December 16, 2011 at 4:32 pm

This week on Off the Charts, we focused on the payroll tax cut, unemployment insurance (UI), federal taxes, health policy, state budgets, and our special series on safety net programs.

  • On the payroll tax cut, Richard Kogan explained why the cut in non-defense discretionary funding in the House payroll tax-UI bill would likely lead to cuts in important programs such as education, housing, and Head Start, rather than an extension of the current pay freeze for federal employees (which will likely occur anyway).
  • On UI, Chad Stone pointed to new data showing that 3.3 million people would lose benefits under the House payroll tax-UI bill, compared with extending current law.  He also debunked the claim that UI benefits have dissuaded millions of unemployed workers from taking a job.

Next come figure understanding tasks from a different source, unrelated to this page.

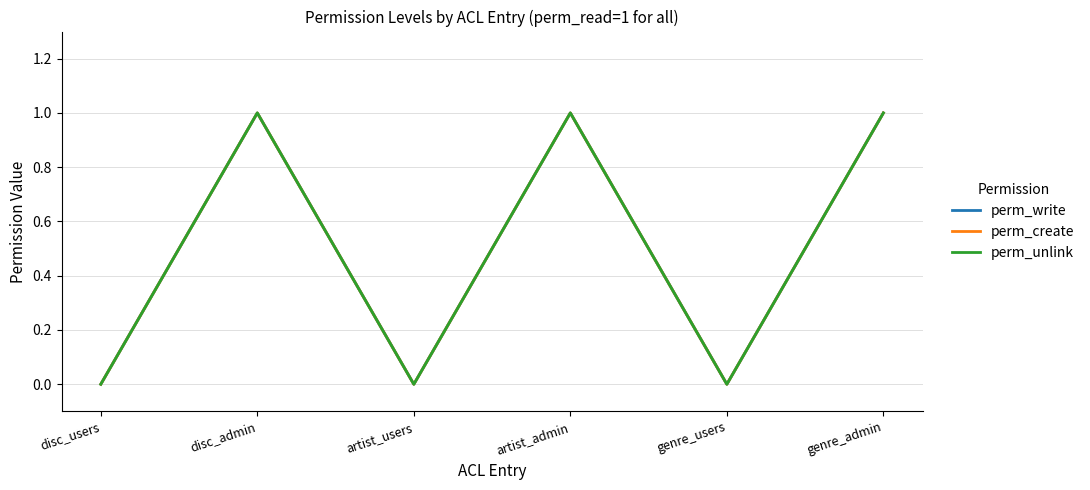

True or false: perm_create and perm_write intersect in this chart.

False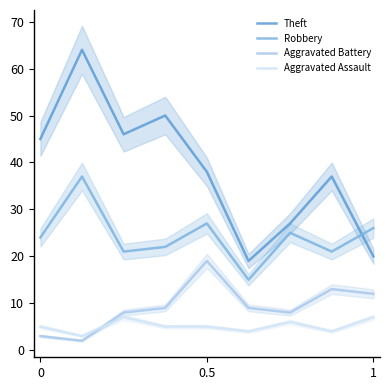

True or false: Robbery and Aggravated Battery intersect in this chart.

False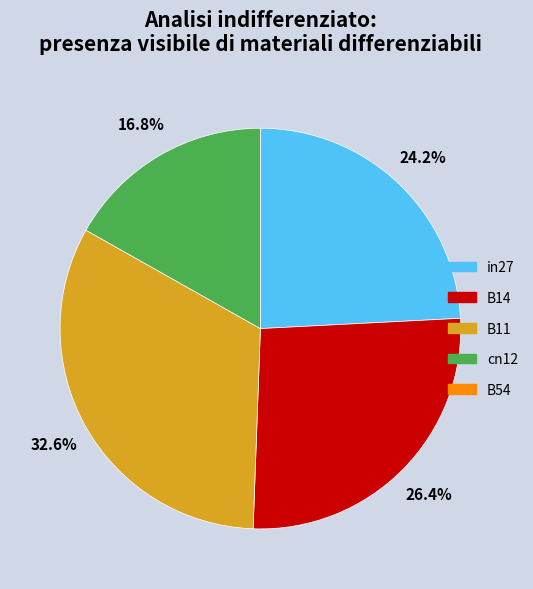

What percentage is the B11 slice, to the nearest percent?

33%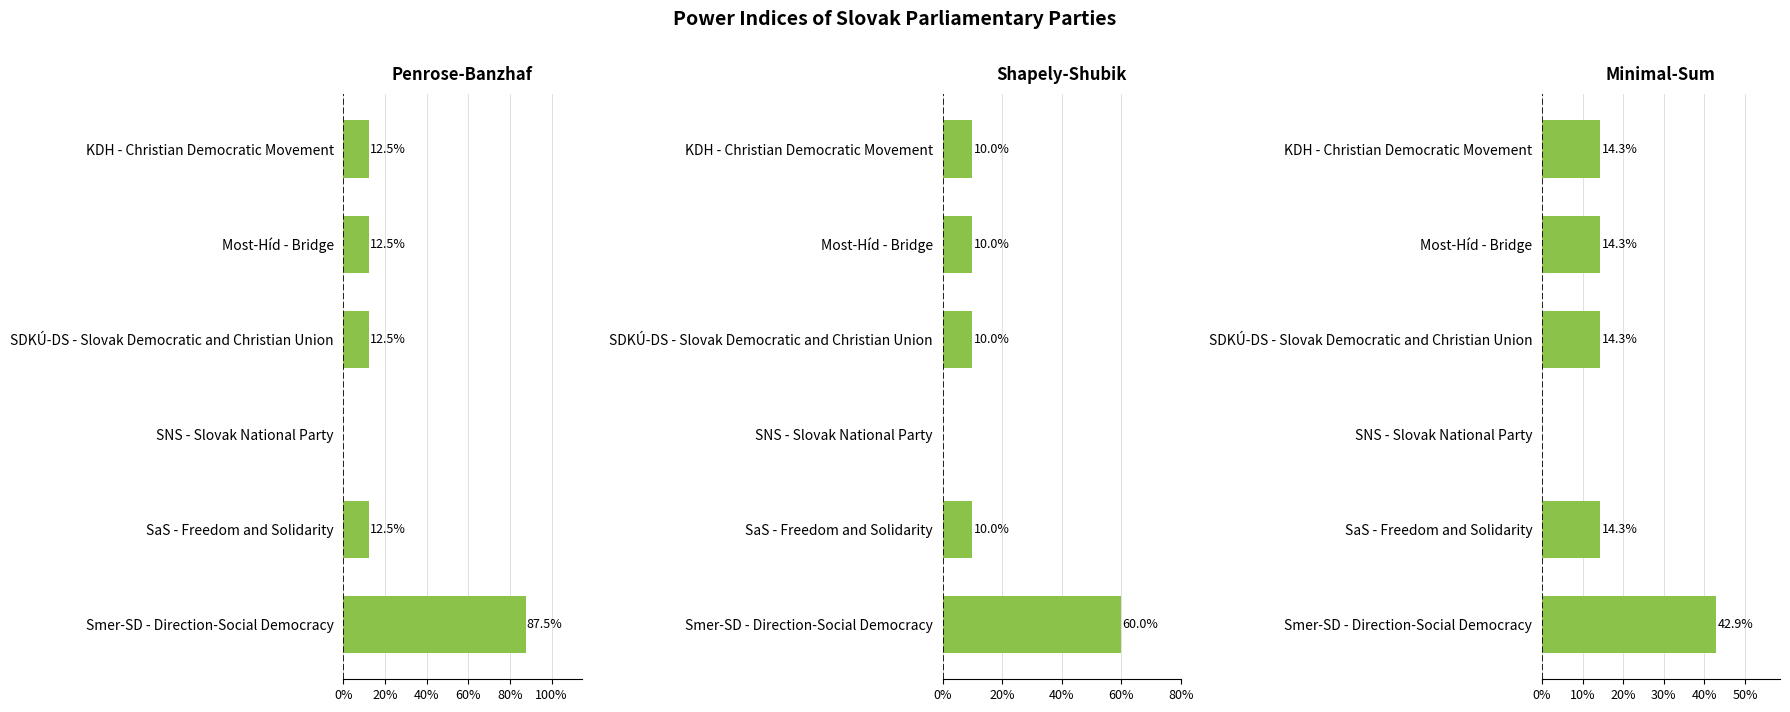

Are the bars horizontal?

Yes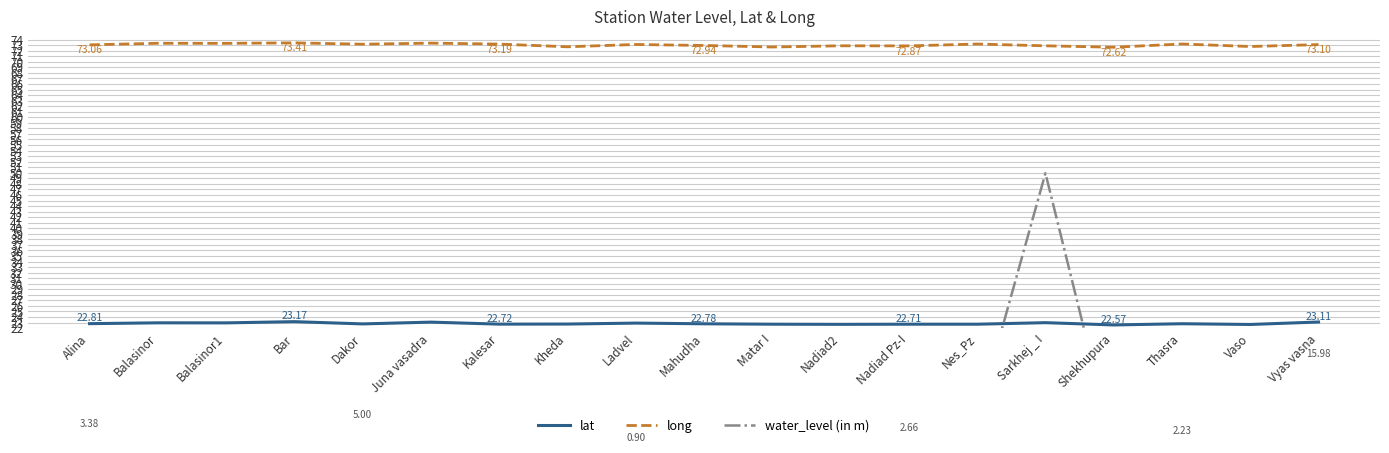

List the series in order of their overall mean, lowest first.

water_level (in m), lat, long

  • On federal taxes, Chye-Ching Huang noted a recent Organisation for Economic Co-operation and Development (OECD) study that found large and growing income inequality in the United States and other countries and suggested ways to address it.

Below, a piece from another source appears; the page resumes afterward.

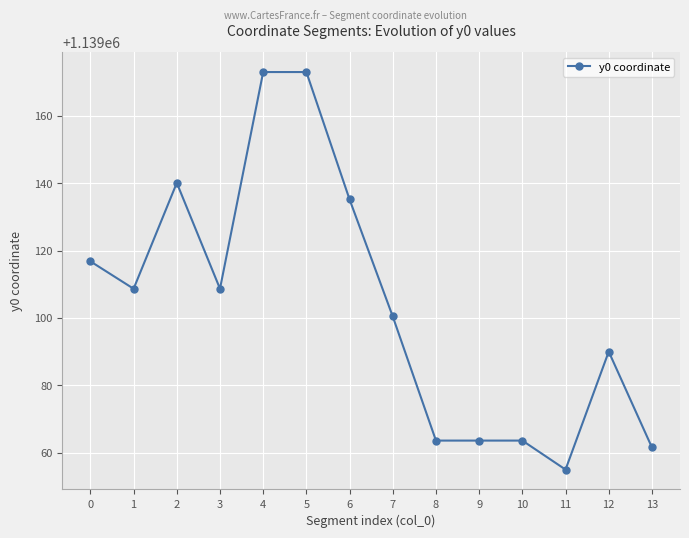

What is the change in value from 0 to 2?

+23.3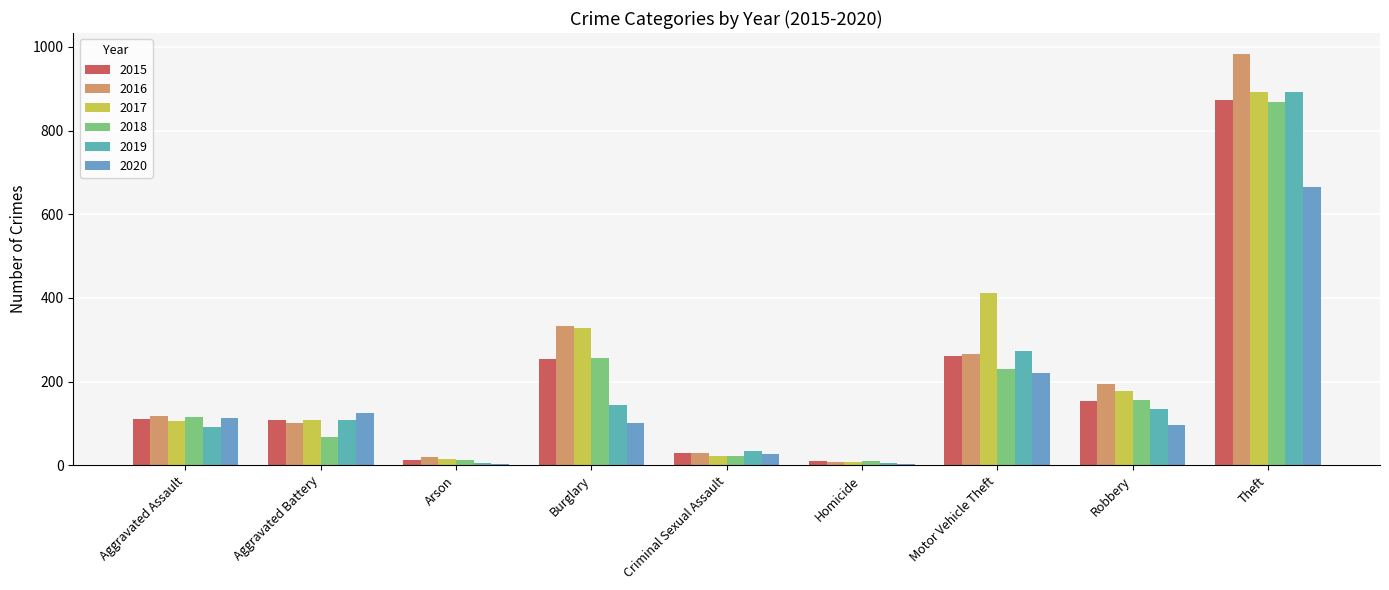

Which series has the widest spread of values?

2016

  • On health policy, Paul Van de Water highlighted our report on the problems with the new Ryan-Wyden premium support proposal for Medicare.  Edwin Park discussed why allowing insurers, as part of health reform, to measure the health status of their enrollees themselves would create a greater risk of error and fraud.  Judy Solomon also cautioned that a provision in the House payroll tax-UI bill to hike health reform subsidy repayments would likely cause 170,000 people to go without subsidized health coverage.
  • On state budgets, Phil Oliff explained why Florida Governor Rick Scott’s proposed increase in education funding would still leave the state in a big education funding hole.
  • On our special series on safety net programs, Arloc Sherman explained that these programs have held the line against poverty and hardship but warned that the expiration of temporary programs and coming budget cuts threaten to weaken the safety net.  Donna Pavetti emphasized the need for Congress to improve TANF upon its renewal in 2012, and Barbara Sard discussed the role of federal housing assistance in fighting homelessness and helping families obtain decent housing.

In other news, we released reports on the House UI proposal, a provision in the House payroll tax bill that would threaten health reform, a balanced budget amendment before the Senate, the Ryan-Wyden Medicare premium support proposal, key things to know about unemployment insurance, and problems with allowing insurers to withhold data on enrollees’ health status.